Putrajaya has come under heavy pressure to restart the economy after implementing the MCO on March 18. It said the country had incurred losses of up to RM2.4 billion per day since the MCO was enforced.

In order to alleviate some of the stress on government coffers, Putrajaya decided to ease restrictions on the MCO and implement the CMCO, which was greeted positively by almost all business operators but drew the ire of the people as many were still worried about returning to normalcy with the virus still out there.

However, Solomon said the government is caving into the demands of business owners and industry associations.

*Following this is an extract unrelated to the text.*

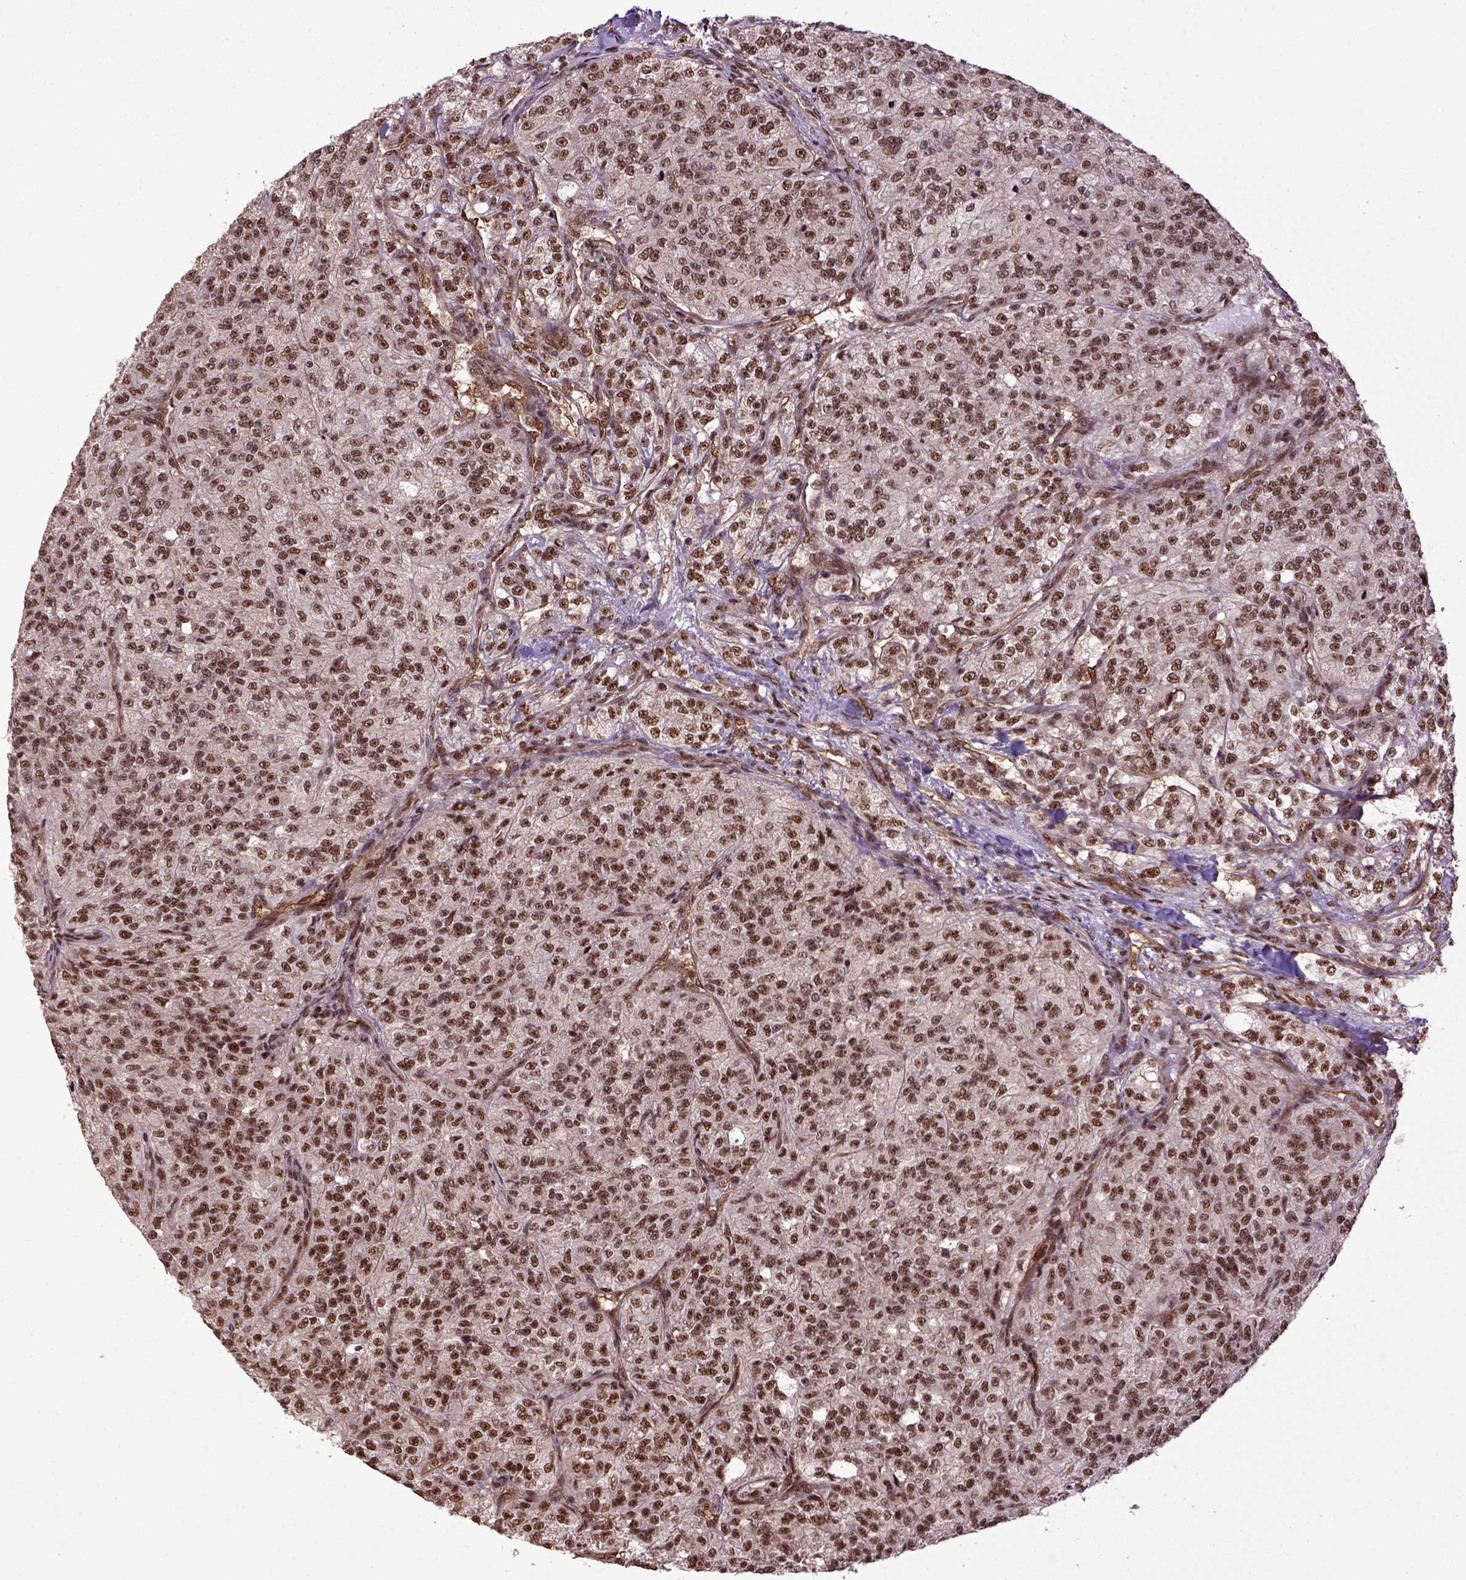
{"staining": {"intensity": "moderate", "quantity": ">75%", "location": "nuclear"}, "tissue": "renal cancer", "cell_type": "Tumor cells", "image_type": "cancer", "snomed": [{"axis": "morphology", "description": "Adenocarcinoma, NOS"}, {"axis": "topography", "description": "Kidney"}], "caption": "Immunohistochemistry photomicrograph of neoplastic tissue: renal cancer (adenocarcinoma) stained using immunohistochemistry (IHC) shows medium levels of moderate protein expression localized specifically in the nuclear of tumor cells, appearing as a nuclear brown color.", "gene": "PPIG", "patient": {"sex": "female", "age": 63}}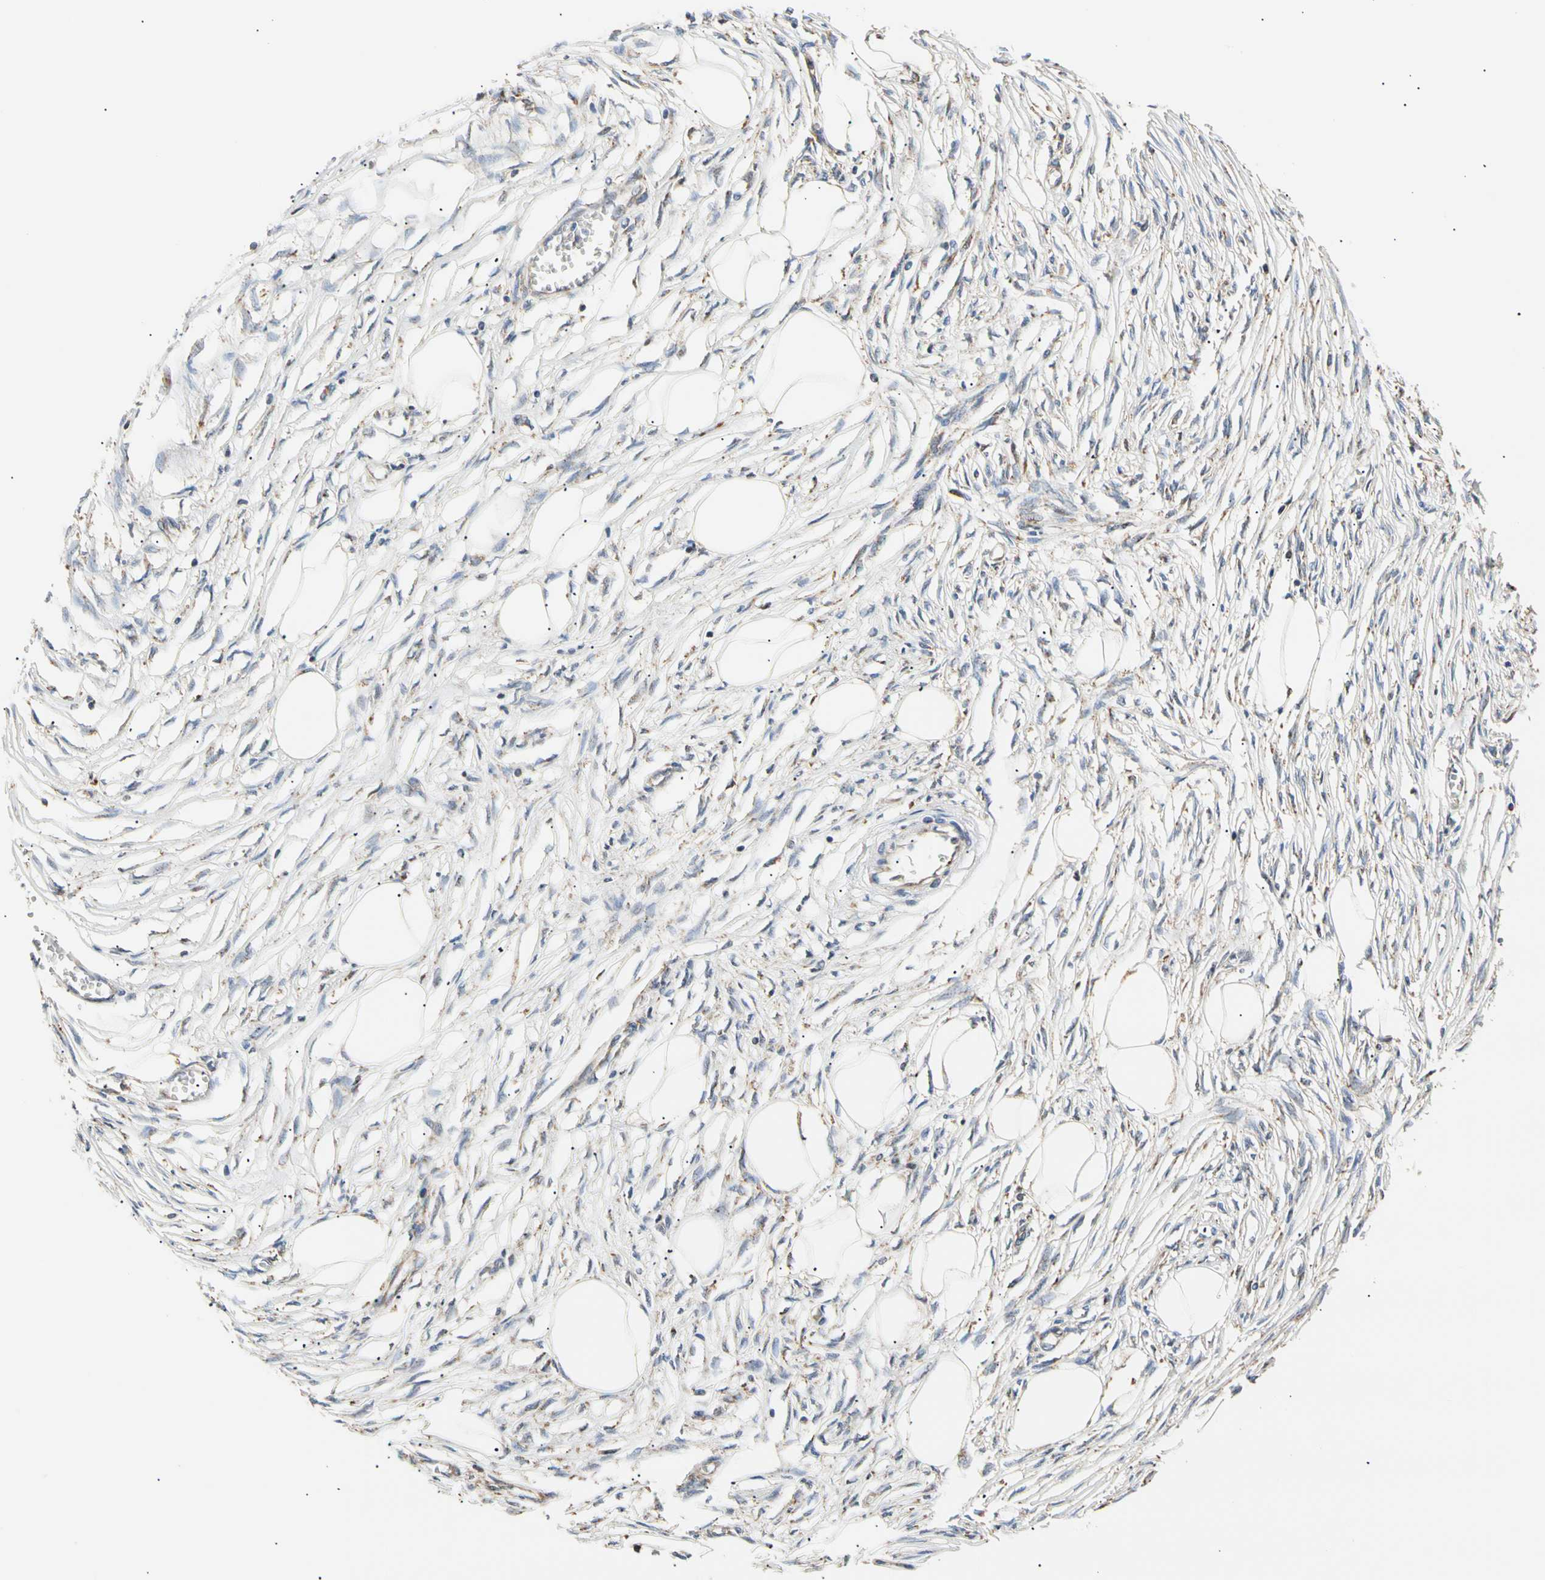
{"staining": {"intensity": "negative", "quantity": "none", "location": "none"}, "tissue": "adipose tissue", "cell_type": "Adipocytes", "image_type": "normal", "snomed": [{"axis": "morphology", "description": "Normal tissue, NOS"}, {"axis": "morphology", "description": "Sarcoma, NOS"}, {"axis": "topography", "description": "Skin"}, {"axis": "topography", "description": "Soft tissue"}], "caption": "Adipose tissue stained for a protein using immunohistochemistry (IHC) shows no expression adipocytes.", "gene": "PLGRKT", "patient": {"sex": "female", "age": 51}}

He chided the associations that issued statements demanding the nine states adhere to Putrajaya's call. He said they were quick to send the statement but none of them mentioned anything about doing screenings on their foreign workers.

“MTUC also takes note that a record 58 chambers of commerce and industry associations, in record speed issued a statement urging the nine states to immediately comply with the CMCO, citing the need to avoid disruption to supply chains.

“The statement made by this coalition of business entities seems to come from only the economic viewpoint,  without due regard for public safety issues on the ground,” Solomon pointed out.